Competition brings risk and inspires innovative strategy
The Belarusian economy’s openness is confirmed by exports: 85 percent of all domestically produced goods and services are sold abroad. The country’s well-being (and the stability of its currency) depends on sales promotion
By Kirill Yemelyanov
Exports are a key factor in Belarus’ economic security so, unsurprisingly, the Government is paying special attention to them of late. Analysing the country’s social-economic development over the past nine months, it is questionable whether all reserves are being used to the full; what can we do to inspire further exports? The Deputy Chairman of the Belarusian Scientific-Industrial Association, Professor Georgy Grits, tells us, “The problem lies in the changing market situation globally. It has been our lifeline of late but the prices of most of our exported goods have fallen: ferrous metals, potash fertilisers and food. Demand is also decreasing. Belarus has joined the Single Economic Space while Russia (our key partner) has become a WTO member. Both structures are based on open market conditions: an equal playing field for all. This creates new opportunities and new risks.”
What can be done to improve the situation for Belarus?
Strategically, we need to diversify our economy, shifting to new technological approaches and manufacturing products with high added value. Selling raw materials — either beef or timber — does not ensure the necessary profit, even when selling abroad. It usually takes five to seven years to make such a shift, so we need to act now. In our favour, we pay half as much as Ukraine for natural gas while we are raising the energy efficiency of our enterprises and reducing the amount of materials used, improving our costs and energy efficiency.
Do we undervalue the role of efficient commodity distribution networks?
All over the globe, intermediary structures are a natural avenue for sales. They don’t simply buy and sell goods; trading agents seriously study their markets and competitors, making supply requests to producers to reflect their perception of future demand. To some extent, they bear responsibility for what’s manufactured. They also provide after sales services. Many even pay upfront for orders, receiving a discount in return.
Internationally, producers are battling for sales, so a well-thought-out marketing policy must be vital...

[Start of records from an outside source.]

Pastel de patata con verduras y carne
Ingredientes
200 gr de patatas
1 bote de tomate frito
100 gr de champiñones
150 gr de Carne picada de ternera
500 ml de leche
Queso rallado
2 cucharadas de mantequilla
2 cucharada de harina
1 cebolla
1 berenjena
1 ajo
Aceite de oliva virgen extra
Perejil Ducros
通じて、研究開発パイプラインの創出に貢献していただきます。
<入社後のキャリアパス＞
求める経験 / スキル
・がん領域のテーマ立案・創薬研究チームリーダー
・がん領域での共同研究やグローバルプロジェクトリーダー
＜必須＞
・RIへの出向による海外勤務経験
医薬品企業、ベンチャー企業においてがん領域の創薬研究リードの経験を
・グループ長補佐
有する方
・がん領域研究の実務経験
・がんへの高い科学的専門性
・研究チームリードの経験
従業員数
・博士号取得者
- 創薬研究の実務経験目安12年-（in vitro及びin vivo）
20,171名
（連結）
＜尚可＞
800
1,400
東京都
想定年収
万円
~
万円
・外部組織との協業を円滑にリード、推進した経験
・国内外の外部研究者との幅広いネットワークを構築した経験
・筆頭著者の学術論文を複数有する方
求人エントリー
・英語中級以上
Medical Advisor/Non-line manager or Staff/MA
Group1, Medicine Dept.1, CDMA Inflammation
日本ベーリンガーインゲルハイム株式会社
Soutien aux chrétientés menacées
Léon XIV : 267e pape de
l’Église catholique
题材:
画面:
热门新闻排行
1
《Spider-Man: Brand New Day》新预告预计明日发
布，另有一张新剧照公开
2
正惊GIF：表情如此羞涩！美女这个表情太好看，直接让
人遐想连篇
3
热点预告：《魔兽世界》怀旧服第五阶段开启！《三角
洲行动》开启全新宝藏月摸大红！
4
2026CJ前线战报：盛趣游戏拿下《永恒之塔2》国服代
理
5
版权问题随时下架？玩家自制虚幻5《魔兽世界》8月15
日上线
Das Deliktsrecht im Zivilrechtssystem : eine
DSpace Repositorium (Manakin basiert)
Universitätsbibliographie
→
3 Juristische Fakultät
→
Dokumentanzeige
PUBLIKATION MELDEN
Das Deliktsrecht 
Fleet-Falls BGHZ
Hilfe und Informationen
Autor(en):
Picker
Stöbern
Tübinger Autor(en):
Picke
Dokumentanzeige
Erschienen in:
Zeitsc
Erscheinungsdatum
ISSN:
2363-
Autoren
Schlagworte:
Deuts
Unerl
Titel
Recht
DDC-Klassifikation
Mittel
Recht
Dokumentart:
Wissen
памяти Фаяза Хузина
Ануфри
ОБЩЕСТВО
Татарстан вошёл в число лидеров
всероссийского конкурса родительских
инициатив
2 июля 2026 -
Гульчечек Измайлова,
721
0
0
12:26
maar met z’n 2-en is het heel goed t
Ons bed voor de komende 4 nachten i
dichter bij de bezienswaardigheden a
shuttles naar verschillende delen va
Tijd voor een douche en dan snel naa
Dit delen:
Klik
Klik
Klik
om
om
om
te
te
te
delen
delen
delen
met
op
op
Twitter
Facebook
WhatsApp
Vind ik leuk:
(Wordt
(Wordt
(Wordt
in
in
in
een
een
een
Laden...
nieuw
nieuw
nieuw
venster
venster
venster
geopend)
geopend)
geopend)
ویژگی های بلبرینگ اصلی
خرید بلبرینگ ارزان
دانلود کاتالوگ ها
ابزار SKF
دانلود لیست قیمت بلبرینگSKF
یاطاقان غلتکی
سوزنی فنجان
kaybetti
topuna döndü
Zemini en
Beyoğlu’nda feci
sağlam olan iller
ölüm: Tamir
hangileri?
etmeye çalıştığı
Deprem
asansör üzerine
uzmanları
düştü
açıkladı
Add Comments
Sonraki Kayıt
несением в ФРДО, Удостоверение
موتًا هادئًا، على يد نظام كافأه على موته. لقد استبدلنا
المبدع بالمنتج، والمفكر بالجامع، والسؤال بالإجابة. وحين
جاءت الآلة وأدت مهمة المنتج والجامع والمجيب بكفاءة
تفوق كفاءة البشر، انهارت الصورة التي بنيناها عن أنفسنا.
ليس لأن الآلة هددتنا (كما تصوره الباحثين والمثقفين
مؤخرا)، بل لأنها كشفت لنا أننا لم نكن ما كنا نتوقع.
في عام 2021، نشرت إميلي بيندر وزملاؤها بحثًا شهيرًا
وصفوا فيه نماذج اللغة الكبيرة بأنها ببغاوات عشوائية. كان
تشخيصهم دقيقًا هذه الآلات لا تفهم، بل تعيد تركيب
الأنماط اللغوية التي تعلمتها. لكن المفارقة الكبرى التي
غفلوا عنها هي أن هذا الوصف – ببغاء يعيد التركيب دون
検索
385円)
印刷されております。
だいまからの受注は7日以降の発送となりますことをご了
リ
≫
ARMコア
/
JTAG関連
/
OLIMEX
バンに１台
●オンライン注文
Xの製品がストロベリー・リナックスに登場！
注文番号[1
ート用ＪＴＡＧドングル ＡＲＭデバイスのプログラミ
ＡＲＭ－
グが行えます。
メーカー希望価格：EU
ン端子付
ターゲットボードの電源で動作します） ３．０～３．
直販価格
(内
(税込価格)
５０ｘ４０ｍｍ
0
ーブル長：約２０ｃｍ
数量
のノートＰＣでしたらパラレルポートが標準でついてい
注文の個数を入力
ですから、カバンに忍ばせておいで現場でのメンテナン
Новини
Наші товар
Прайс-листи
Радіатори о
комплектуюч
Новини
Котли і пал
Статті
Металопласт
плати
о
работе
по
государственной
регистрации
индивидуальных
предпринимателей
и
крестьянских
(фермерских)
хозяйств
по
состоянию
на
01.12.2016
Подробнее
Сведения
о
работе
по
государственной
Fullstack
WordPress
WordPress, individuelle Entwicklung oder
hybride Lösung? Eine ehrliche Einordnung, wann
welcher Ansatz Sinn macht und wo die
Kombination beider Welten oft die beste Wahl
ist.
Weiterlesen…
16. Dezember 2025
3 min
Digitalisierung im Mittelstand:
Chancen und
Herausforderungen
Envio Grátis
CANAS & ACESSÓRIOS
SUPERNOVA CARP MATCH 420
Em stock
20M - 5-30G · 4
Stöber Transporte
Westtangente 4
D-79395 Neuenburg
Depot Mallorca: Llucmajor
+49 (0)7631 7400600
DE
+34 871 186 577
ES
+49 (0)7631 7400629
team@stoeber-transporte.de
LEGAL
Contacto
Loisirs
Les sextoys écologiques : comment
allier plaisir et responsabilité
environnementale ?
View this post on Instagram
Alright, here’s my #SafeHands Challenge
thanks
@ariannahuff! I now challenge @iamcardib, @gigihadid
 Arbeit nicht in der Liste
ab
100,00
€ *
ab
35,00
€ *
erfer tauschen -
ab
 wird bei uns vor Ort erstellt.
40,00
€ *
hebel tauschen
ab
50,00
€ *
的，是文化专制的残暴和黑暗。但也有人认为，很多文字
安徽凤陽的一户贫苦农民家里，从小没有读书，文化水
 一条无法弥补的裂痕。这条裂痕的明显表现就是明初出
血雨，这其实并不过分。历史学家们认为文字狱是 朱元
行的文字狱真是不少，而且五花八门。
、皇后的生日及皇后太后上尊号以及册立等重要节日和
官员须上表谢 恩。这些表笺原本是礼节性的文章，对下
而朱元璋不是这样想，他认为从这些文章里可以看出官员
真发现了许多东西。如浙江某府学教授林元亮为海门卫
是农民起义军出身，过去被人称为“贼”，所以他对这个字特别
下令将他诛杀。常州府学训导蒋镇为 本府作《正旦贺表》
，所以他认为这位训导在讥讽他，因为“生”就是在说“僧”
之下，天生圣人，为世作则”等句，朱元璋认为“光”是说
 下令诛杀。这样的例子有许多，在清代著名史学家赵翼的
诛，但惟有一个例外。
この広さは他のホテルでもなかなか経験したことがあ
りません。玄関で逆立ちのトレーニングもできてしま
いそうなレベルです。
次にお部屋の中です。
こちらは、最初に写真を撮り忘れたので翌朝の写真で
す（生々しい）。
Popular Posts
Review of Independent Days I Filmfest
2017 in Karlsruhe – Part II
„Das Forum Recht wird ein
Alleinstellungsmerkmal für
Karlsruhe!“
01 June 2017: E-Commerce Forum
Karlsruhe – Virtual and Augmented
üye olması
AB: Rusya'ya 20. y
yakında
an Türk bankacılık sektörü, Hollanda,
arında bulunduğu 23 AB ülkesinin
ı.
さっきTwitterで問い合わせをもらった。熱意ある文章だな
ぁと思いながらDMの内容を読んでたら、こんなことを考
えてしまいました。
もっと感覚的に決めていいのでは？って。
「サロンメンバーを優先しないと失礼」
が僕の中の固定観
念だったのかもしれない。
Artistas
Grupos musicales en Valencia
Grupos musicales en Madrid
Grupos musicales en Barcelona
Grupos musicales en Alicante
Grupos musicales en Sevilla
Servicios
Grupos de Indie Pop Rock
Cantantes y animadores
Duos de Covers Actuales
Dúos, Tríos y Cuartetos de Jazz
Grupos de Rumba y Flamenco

Definitely. Potential production of goods and service globally is double that of demand so promotion is crucial. Traditional sales schemes are no longer effective. Company heads need to be innovative and choose their dealers carefully, checking credit history. Marketing looks beyond current sales to future potential, using strategy to shape demand and research to discover emerging trends. A senior engineer might work directly at the manufacturing facility while the director must create a longer-term strategy involving investors, partners, dealer networks and state programmes. This is the only way to ensure success.